**Provided data**:
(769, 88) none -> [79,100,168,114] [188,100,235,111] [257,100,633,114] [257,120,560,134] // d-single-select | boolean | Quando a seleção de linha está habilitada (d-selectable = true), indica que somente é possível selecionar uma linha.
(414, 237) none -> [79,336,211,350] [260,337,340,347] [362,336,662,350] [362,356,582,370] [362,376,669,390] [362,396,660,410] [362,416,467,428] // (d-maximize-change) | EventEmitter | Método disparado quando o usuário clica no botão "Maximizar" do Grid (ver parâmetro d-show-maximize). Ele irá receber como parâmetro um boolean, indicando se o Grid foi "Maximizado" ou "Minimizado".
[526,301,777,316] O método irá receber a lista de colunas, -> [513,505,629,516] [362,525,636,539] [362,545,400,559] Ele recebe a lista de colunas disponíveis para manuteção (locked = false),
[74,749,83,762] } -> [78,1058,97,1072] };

==

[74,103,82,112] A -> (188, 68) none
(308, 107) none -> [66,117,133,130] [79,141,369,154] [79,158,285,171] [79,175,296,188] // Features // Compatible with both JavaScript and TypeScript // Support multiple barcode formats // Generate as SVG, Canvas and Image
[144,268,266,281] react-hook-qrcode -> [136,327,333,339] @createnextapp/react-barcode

==

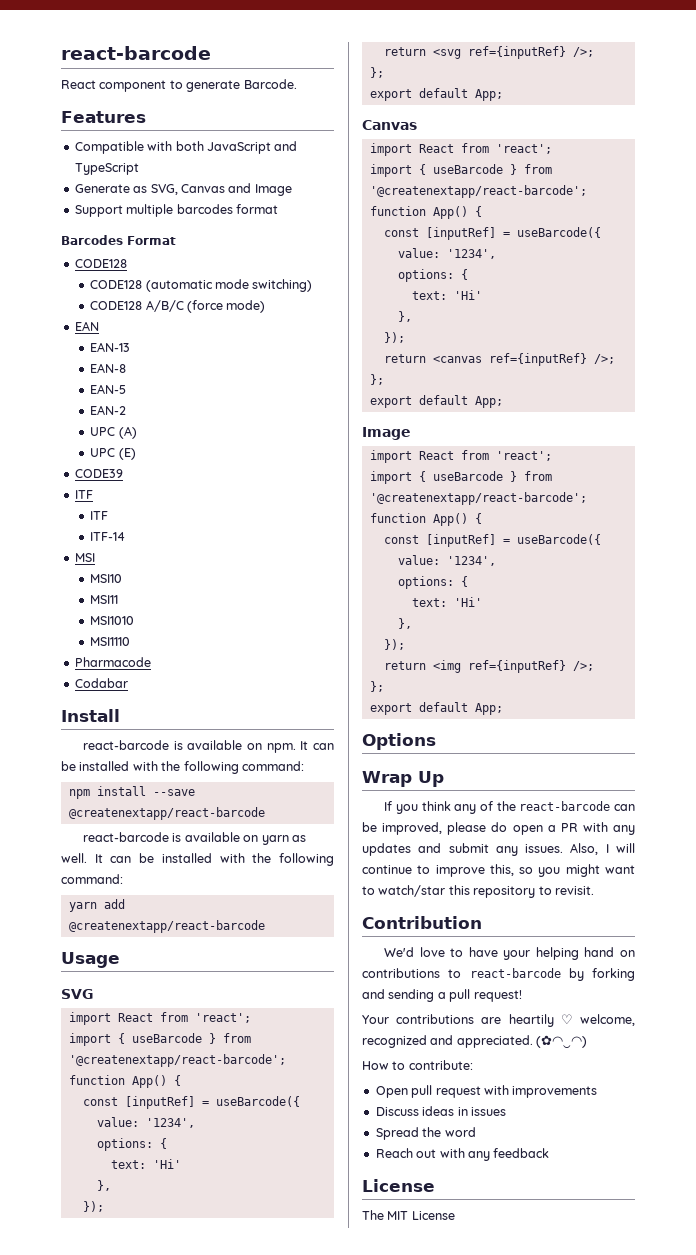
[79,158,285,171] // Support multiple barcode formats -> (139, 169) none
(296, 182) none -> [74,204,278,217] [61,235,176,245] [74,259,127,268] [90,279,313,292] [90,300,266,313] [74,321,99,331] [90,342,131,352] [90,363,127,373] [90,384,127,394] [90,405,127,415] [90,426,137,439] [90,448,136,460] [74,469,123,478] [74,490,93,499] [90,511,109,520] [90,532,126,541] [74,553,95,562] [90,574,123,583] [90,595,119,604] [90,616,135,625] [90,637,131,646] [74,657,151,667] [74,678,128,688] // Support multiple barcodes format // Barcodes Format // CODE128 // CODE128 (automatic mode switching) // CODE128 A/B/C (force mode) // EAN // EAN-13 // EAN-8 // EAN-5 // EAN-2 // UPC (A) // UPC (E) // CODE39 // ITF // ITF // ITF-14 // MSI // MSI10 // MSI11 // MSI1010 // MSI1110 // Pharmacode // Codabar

**Exercise brief**: In your answer, include only the lines above starting at the line that holds "[74,103,82,112] A -> (188, 68) none" and ending at the line that holds "[144,268,266,281] react-hook-qrcode ->", copied exactly.

**Solution for this problem**:
[74,103,82,112] A -> (188, 68) none
(308, 107) none -> [66,117,133,130] [79,141,369,154] [79,158,285,171] [79,175,296,188] // Features // Compatible with both JavaScript and TypeScript // Support multiple barcode formats // Generate as SVG, Canvas and Image
[144,268,266,281] react-hook-qrcode -> [136,327,333,339] @createnextapp/react-barcode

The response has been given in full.